WORK ORDER A:
Answer these questions about the Athenry Land League preview:
(i) By what year had Ireland assumed an appearance of economic, social and political stability?
(ii) What continued to ameliorate underemployment, and how?
(iii) Which legislation offered the promise of further and more effective state interventions between landlord and tenant?
WORK ORDER B: Pick up the Athenry Land League preview after its final sentence and carry it forward.

TEXT EXCERPT:
►
Monday, November 1, 2010

Athenry Land League by Ronan Killeen

Below is a preview of my next article for ALH seeing as the  Irish Land League is my
favourite topic there will be a lot added to this article in the future. This is just a preview for the moment....

By 1870 Ireland had assumed an appearance of economic, social and political stability unknown since the famine the eighteenth century. Despite the famine catastrophe, the residual rural population had preserved much of its familiar way of lip while achieving unfamiliar prosperity.
   Destitution was no longer sufficient to exhaust the capacity of the poor law system; emigration continued to ameliorate underemployment by removing surplus population.
   The depletion of the poorest classes and the optimism of those more privileged had weakened social animimosis while Gladstone’s 1870 Land Act had offered the promise of further and more effective state interventions in the troubled relationship between landlord and tenant.
◄
(Plotted data images)
►
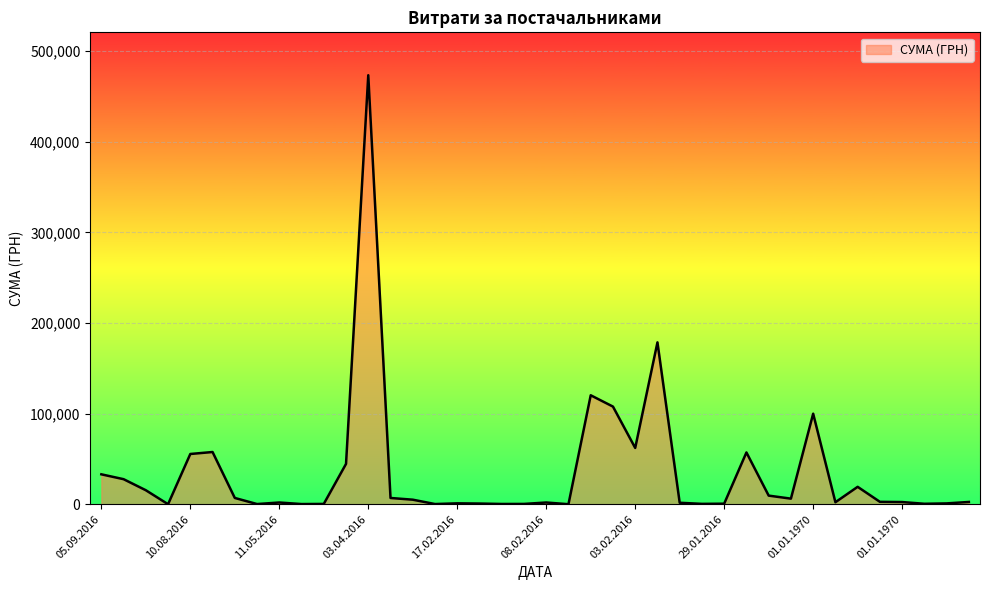

What is the difference between the maximum and minimum values?

473344.0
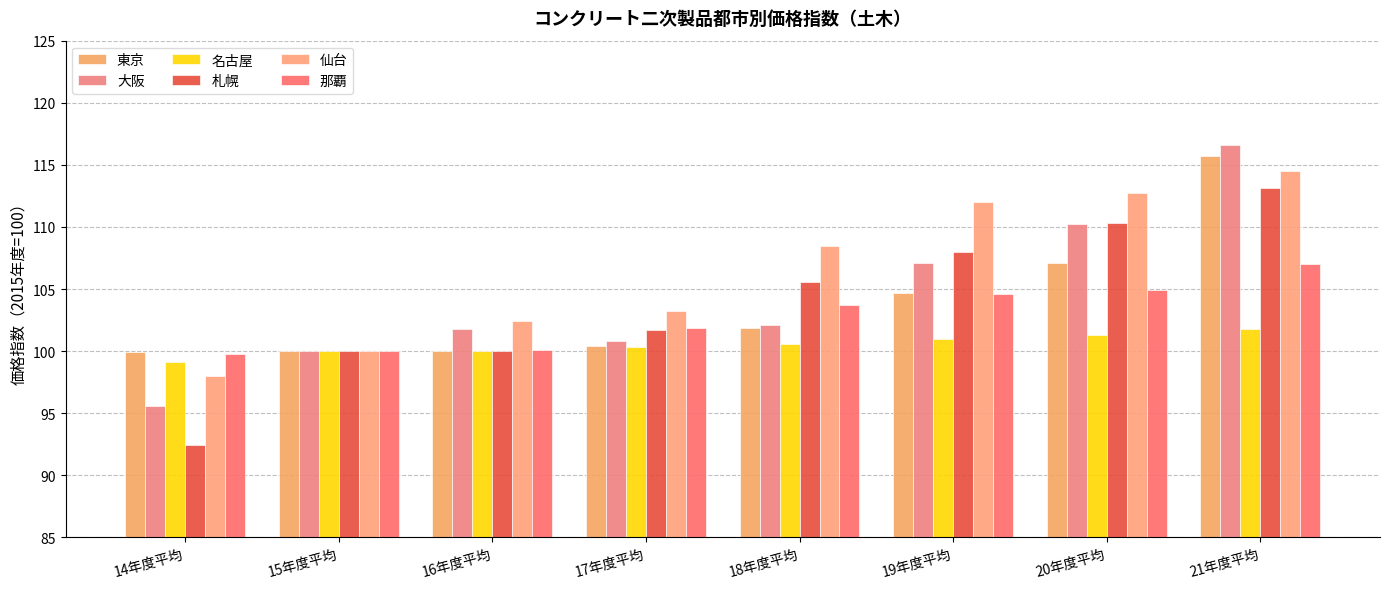

True or false: 那覇 has a value of 100.0 at 15年度平均.

True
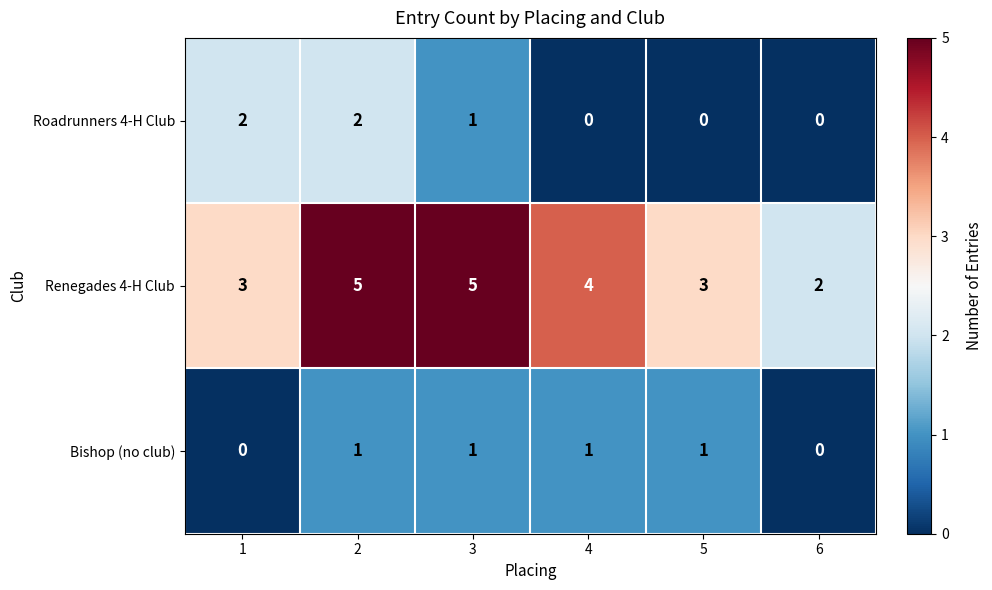

Which series changed the most between 1 and 4?

Roadrunners 4-H Club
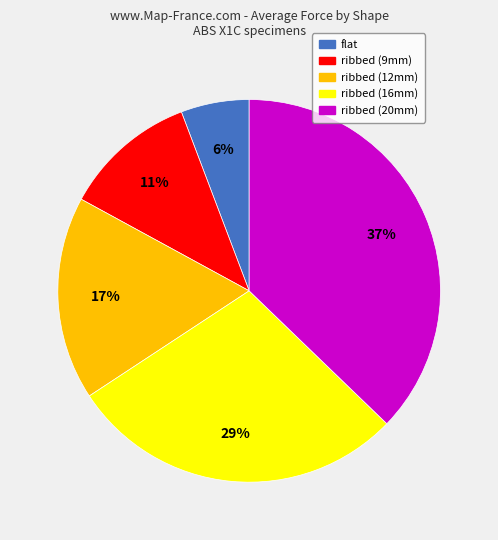

To the nearest percent, what is the difference between the largest and smallest slice percentages?

31%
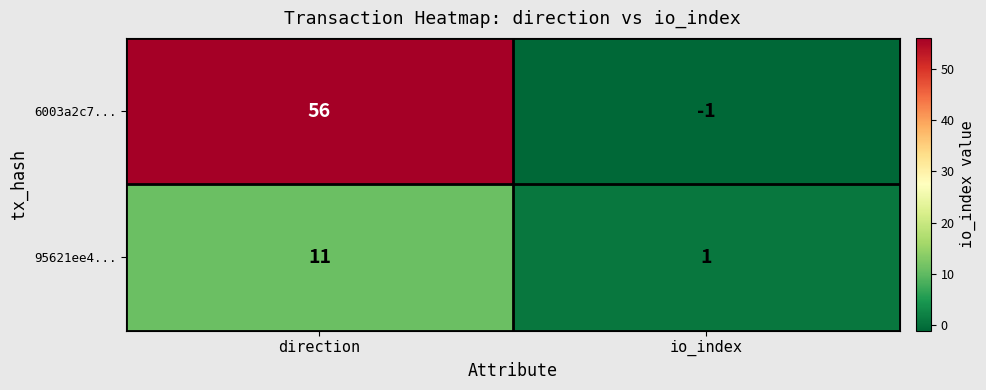

Rank the series at direction from lowest to highest value.

95621ee4..., 6003a2c7...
◄
ANSWER A:
(i) 1870
(ii) Emigration, by removing surplus population.
(iii) Gladstone's 1870 Land Act

ANSWER B:
   Ulster Protestants were beginning to relish the Victorian Sensation of Progress, while the growing Catholic middle class and the Catholic Church attained a new respectability in Irish Social and Political life.....

On the 7th of Febraury 1880 in the Galway Vindicator  newspaper, it was reported that  a public meeting was held in Athenry on Sunday for the purpose of establishing a local branch of the National Land League.
   There was a large attendance. A substantial platform was erected in the chapel yard  and the Athenry Brass Band at the beginning and termination of these orderly proceedings discoursed in the practiced style some likely, soul stirring airs.
  Among those present at that meeting were: - Very Rev. Cannon O’Brien, P.P. , Rev P. McPhillip C C, Patrick Egan-Secretary Land League, Richard J. Kelly, Tuam, D. McDonagh, J. McPhyllin, P. Naughton, P.Hennelly, Michael Fahy, T.R. Kelly, P.C. Kelly, A. Keary, P.P. Broderick, M. Nolan, M. Hennelly, P.L.G. , P. Callanan, L. Lardner, J. Shaughnessy, J.Fahy, J. Donohue, M. Culkin, P. Mahon, P. Murphy, T. Coyne, & C & C.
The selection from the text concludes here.